▶ _DOCUMENT TEXT_
========================================

The Navy “paid off” HMS Tullichewan on 10th June 1946, but didn’t vacate it entirely. As we shall see, they left a guard at the front gate. It seems that the Admiralty had plans for the Castle and for some of the buildings in the Camp. It is said that they were going to use the Castle as a hostel for key workers that they were going to bring over from the RNTF at Greenock to work at RNTF Alexandria. That’s always possible, but the Admiralty also announced in the summer of 1946 that they were going to expand employment at both factories by very similar numbers, and that they would employ the same number of people at both places, so you have to wonder why they would be sending anyone from Greenock at that time. They also retained one of the buildings as a store / workshop and some version of that building survived in Admiralty use for many years.

4. The People’s Place.

By the end of the war there was a desperate shortage of housing in the Vale, as there was in much of the rest of Britain. An indication of this was that even after the war ended, there were still 6 families living in the shanty town or encampment of home-made huts at Lesser Millburn. Although this was well down from the 150 people who had been there through the previous winter of 1944-45 it was an affront that people should still be living in the Vale in these conditions in the middle of the 20th century.

The encampment, which had existed since the hungry 30’s but has been almost completely written out of the Vale memory, was a good indicator of the level of poverty and social deprivation between the wars. To help ease the problem, the Council had already taken over the hostels on the south side of the Carrochan burn at Jamestown and put families in there. It had been looking at using the small Ballaghan Camp which had housed Italian POWs, but thought that it was unsuitable at that time.

However, by 1946 most of the conscripted soldiers had been demobbed and had come home. In the Vale, like elsewhere, many came home to find no accommodation for them and their families. In the meantime, many if not most of the camps built for war-time needs had been emptied of their military or POW inhabitants and were lying empty. The remedy seemed obvious all over Britain, particularly to ex-servicemen with families; everyone that is except central government.

By the spring of 1946 ordinary people all over Britain were taking over the empty camps, almost always against the express wishes of the authorities, whose official approach was that these camps were “vacant but not spare.” They compounded this piece of idiocy by saying that some of them would be needed in the future to house Polish soldiers, who weren’t going back to Poland, and their families. So, British ex-servicemen, newly returned from serving King and Country were to be denied housing for their families and instead it was going to be handed over to the Poles, or even more likely, was going to lie empty indefinitely. As the letter quoted below from the camp residents committee amply shows, people were not going to accept that; their attitude is best summed up as “that’ll be right”.

There were three more or less empty camps locally: at Tullichewan (which still had a Royal Navy presence), Bodylines at Dillichip, Bonhill (which had housed Italian PoWs but which was empty by August 1945), and at Kilmalid / Gooseholm just inside the Dumbarton burgh boundary (which by the end of the war housed RASC stores). People power swung into action and all three were occupied in August 1946, two on Sunday 18th August, the other a very short time later.

========================================

[Stored records]
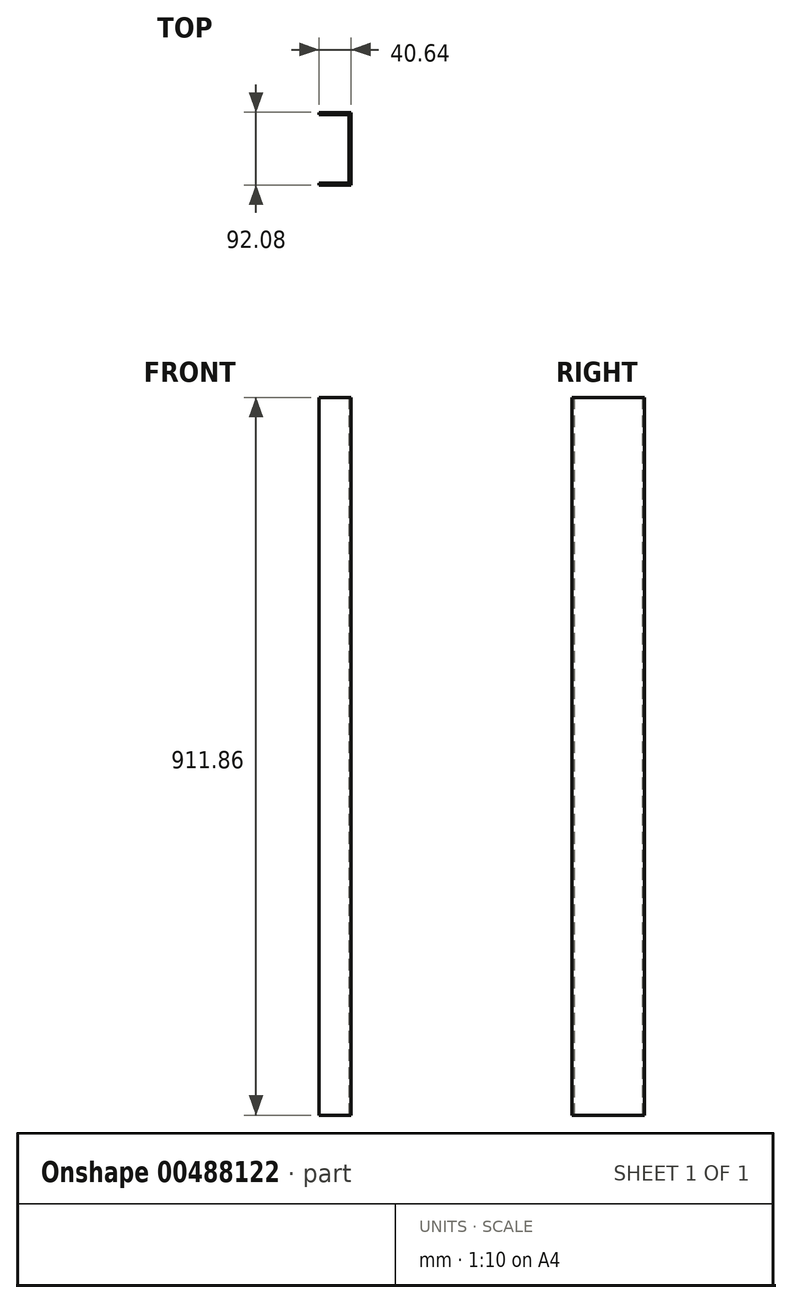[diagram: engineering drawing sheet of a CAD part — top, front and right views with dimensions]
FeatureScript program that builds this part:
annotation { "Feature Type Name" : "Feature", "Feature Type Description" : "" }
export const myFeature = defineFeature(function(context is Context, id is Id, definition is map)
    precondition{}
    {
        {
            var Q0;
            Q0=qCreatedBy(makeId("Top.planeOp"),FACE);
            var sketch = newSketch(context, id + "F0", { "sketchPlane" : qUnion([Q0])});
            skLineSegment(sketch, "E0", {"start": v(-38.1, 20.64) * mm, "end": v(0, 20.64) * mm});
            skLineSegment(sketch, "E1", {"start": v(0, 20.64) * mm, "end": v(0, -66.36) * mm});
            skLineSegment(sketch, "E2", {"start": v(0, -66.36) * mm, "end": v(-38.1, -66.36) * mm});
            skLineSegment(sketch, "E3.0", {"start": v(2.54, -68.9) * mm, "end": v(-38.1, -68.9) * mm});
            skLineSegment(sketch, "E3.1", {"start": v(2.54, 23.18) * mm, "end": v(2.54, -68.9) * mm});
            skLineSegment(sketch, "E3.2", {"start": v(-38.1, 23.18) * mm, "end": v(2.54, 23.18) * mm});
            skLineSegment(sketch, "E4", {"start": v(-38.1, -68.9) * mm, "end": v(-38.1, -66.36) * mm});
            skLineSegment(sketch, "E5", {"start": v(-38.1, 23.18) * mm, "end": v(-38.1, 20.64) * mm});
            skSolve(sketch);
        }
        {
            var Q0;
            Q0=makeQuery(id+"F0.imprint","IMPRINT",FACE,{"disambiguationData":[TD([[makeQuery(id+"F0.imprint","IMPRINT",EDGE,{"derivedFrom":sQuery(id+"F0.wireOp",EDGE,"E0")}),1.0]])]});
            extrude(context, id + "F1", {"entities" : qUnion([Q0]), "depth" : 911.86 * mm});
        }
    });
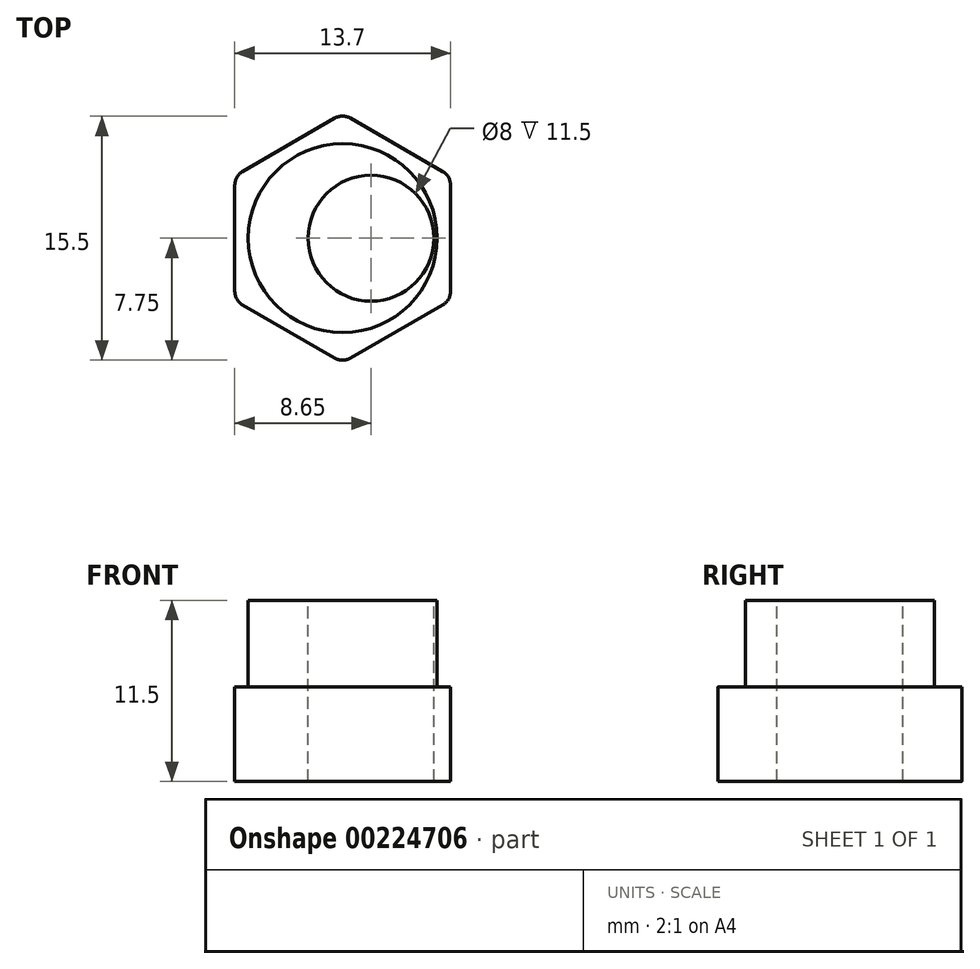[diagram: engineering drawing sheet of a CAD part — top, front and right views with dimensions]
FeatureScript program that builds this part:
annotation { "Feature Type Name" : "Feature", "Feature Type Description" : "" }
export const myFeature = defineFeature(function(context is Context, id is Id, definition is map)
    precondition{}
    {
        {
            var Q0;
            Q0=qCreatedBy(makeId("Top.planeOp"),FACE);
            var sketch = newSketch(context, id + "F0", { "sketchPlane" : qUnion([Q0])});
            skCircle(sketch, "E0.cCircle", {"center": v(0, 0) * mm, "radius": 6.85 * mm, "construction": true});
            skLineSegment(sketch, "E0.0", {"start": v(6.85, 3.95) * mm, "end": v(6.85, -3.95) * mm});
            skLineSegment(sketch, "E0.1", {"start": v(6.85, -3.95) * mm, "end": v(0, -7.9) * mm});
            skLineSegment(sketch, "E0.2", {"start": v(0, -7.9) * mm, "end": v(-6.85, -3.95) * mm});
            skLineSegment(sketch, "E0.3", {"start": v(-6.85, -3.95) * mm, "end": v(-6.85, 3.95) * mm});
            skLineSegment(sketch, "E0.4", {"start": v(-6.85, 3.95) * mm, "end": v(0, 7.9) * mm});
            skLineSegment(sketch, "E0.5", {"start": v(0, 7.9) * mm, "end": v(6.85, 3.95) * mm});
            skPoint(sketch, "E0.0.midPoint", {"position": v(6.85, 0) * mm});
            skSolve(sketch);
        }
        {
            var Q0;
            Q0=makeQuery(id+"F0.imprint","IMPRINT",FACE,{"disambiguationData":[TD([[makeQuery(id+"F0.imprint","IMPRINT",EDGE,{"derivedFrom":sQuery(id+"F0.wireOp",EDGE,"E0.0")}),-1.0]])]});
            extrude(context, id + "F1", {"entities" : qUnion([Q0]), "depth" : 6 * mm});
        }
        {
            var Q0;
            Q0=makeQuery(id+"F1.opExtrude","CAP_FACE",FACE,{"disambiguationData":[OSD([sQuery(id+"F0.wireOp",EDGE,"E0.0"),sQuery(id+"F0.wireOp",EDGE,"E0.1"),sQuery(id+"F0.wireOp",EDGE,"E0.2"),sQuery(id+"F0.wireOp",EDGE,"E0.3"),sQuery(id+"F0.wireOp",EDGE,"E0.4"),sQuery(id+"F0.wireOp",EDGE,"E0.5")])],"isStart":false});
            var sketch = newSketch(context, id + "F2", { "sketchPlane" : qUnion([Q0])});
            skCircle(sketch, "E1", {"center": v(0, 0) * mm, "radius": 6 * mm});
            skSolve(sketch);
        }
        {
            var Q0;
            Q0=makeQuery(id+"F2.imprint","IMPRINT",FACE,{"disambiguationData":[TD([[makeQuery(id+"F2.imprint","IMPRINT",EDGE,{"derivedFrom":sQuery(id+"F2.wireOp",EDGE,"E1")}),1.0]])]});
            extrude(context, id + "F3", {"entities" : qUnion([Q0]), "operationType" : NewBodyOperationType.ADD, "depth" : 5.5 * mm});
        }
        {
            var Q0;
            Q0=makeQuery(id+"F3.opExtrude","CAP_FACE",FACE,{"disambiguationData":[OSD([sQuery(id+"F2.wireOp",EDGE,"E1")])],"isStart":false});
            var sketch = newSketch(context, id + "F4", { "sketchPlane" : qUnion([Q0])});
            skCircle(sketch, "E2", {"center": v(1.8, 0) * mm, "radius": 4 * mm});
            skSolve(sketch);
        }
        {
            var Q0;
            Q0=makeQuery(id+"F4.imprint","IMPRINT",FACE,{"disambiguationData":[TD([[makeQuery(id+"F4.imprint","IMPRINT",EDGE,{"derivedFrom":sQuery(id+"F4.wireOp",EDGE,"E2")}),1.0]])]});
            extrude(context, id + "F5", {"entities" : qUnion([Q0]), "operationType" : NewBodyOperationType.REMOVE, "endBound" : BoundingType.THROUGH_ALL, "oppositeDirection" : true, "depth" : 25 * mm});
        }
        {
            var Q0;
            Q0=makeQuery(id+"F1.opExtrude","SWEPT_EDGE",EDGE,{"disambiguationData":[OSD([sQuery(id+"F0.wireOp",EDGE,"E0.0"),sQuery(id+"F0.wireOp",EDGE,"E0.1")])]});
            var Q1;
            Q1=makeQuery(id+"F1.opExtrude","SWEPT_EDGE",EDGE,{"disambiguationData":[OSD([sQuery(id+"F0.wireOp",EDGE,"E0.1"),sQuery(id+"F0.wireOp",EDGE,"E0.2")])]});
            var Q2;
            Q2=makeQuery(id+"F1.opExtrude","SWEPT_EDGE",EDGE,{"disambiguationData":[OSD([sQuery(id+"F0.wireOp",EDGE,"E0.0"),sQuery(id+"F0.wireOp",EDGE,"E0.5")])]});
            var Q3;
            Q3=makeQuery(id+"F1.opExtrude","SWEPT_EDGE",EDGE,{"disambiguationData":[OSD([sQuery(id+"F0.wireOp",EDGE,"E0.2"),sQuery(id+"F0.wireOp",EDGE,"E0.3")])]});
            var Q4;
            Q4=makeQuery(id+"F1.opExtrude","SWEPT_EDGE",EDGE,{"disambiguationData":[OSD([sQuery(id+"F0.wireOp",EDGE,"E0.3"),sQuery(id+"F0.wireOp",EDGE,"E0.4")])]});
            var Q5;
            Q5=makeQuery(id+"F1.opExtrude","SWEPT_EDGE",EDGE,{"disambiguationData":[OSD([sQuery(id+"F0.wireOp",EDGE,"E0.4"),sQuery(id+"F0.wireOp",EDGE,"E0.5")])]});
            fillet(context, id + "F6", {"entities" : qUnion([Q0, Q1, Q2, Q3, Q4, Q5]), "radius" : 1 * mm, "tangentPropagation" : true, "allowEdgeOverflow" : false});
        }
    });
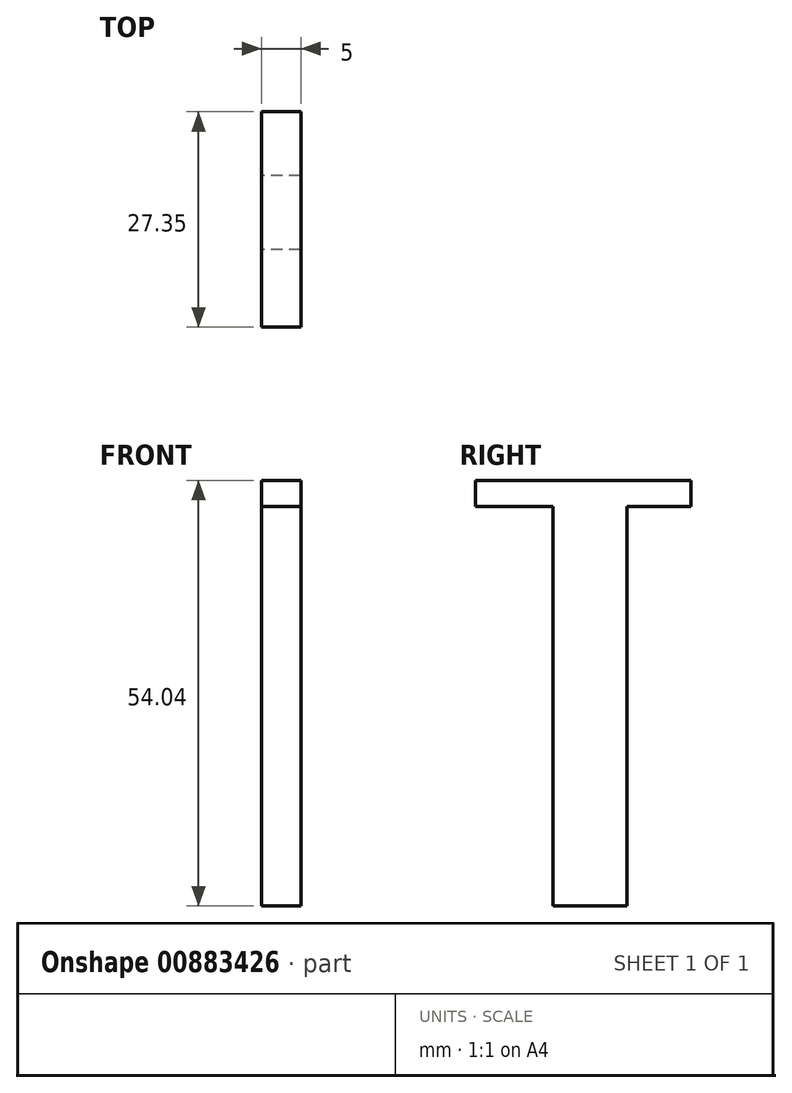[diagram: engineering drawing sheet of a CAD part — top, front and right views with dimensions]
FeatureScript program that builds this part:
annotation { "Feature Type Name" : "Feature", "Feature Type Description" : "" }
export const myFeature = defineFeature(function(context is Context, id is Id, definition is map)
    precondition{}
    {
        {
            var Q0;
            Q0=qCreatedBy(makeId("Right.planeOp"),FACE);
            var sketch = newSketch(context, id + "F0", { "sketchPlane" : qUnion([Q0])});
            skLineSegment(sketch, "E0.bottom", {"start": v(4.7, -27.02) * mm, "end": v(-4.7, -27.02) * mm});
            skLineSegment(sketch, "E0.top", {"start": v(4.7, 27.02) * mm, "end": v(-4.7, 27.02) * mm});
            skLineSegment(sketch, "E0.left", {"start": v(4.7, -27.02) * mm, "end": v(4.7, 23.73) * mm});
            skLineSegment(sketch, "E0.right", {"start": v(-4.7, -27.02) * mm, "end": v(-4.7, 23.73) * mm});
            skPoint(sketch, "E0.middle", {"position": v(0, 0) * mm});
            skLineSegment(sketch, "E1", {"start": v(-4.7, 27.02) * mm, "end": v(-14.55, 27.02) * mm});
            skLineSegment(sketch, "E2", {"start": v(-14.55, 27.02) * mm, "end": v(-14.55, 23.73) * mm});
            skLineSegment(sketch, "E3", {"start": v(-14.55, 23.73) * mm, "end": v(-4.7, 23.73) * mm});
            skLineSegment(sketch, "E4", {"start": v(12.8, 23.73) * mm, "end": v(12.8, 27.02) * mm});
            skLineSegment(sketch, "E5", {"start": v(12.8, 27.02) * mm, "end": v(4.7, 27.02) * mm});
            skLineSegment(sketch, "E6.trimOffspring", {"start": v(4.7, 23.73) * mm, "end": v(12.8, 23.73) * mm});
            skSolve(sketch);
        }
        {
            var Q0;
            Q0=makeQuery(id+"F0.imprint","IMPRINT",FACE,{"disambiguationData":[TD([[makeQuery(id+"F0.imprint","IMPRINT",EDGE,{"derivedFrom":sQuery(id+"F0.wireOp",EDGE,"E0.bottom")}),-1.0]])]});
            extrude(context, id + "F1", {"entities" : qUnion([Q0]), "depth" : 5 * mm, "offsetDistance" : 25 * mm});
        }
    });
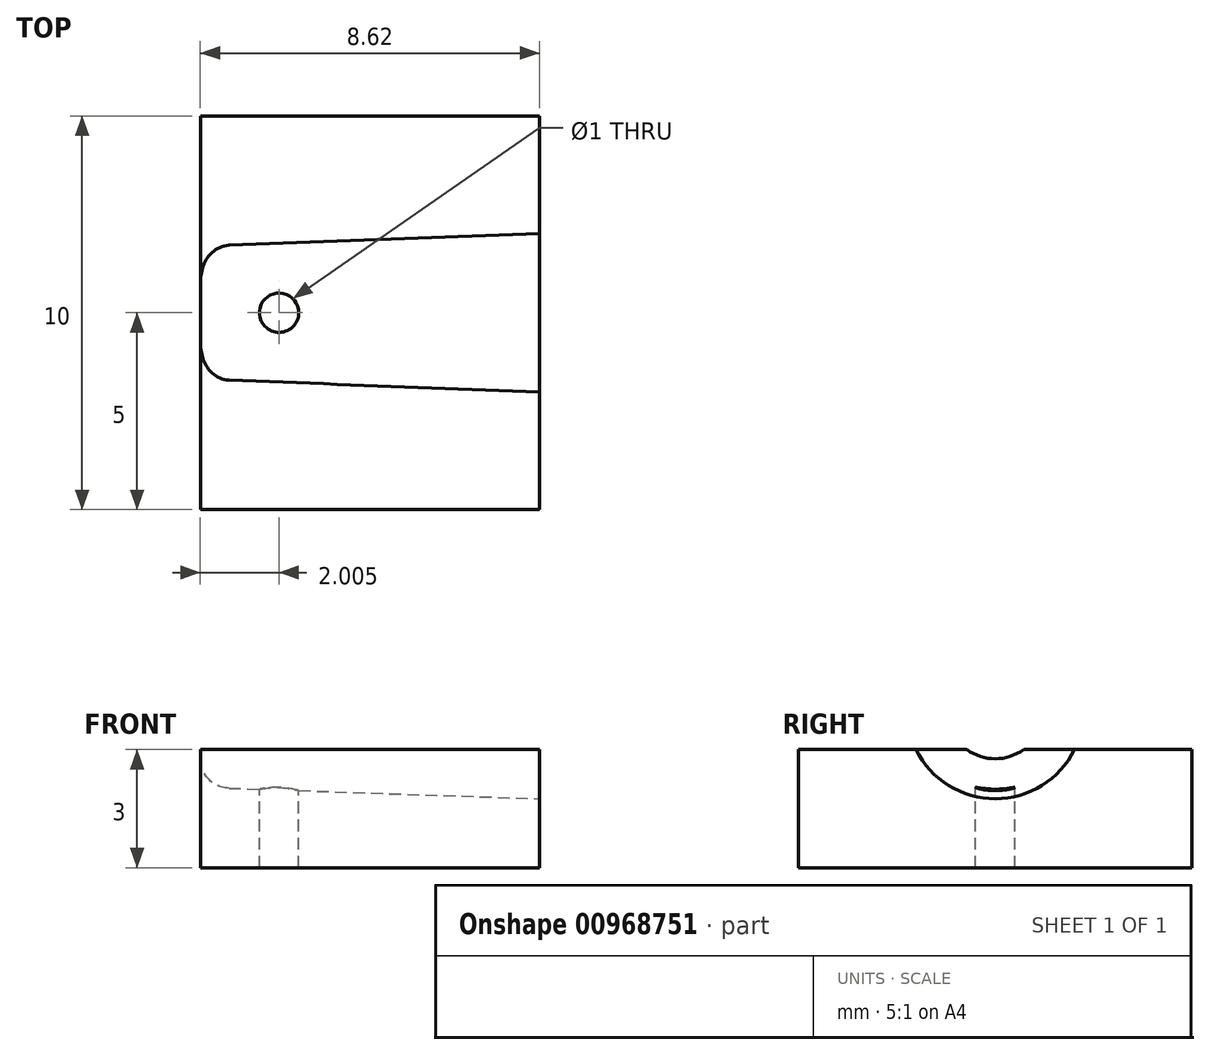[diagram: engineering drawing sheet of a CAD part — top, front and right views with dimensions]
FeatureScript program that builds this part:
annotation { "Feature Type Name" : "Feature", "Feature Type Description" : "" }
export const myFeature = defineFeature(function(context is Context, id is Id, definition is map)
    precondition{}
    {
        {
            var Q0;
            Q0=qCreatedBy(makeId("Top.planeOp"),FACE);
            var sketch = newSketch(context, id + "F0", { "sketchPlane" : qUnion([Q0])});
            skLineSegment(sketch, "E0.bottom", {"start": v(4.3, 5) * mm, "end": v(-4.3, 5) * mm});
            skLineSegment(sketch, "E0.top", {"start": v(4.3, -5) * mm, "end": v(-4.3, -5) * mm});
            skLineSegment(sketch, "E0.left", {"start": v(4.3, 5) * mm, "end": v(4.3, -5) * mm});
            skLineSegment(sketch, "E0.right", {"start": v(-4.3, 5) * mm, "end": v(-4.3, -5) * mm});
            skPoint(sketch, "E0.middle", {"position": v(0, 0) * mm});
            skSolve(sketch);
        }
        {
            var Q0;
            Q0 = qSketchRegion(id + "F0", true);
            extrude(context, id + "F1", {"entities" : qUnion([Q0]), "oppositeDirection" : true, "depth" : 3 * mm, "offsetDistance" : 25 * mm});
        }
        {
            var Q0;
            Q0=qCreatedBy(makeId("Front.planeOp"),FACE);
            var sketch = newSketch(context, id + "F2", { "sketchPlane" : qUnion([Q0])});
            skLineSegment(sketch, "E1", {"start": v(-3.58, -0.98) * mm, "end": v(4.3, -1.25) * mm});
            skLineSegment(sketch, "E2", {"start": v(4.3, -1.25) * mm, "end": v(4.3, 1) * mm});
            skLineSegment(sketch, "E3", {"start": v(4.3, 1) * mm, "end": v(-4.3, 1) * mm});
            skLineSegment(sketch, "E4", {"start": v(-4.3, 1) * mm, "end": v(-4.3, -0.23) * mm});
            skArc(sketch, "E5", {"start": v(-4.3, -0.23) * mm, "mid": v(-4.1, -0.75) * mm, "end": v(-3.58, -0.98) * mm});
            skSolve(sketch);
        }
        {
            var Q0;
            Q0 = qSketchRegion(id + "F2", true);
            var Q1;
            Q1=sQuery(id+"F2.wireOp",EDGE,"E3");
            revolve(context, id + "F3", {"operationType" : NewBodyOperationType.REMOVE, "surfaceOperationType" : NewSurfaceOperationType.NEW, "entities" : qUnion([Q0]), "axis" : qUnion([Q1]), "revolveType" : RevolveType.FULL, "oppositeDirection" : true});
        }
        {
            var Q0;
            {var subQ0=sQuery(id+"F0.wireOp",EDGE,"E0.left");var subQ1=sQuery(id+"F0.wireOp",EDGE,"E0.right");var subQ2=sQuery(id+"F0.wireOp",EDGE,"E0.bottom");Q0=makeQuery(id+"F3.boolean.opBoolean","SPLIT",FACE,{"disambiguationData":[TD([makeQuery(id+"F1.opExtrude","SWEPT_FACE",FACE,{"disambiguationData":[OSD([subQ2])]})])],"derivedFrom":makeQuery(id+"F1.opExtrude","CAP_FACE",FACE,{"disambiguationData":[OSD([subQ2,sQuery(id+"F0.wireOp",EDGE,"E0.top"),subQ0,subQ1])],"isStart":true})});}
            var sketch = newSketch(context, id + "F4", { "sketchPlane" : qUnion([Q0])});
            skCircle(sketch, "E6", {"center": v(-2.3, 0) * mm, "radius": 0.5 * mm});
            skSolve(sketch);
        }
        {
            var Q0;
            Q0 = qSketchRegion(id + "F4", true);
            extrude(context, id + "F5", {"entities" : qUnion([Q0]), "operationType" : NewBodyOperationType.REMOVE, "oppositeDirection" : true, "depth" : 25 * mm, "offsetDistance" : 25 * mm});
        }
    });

========================================

▶ _PROBLEM SET_
1. Which three more or less empty local camps does the passage on post-war housing in the Vale name?
2. According to the passage on post-war housing in the Vale, on what date did the Navy pay off HMS Tullichewan?

▶ _EXPECTED OUTPUTS_
1.
- Tullichewan
- Bodylines at Dillichip, Bonhill
- Kilmalid / Gooseholm

2. 10th June 1946.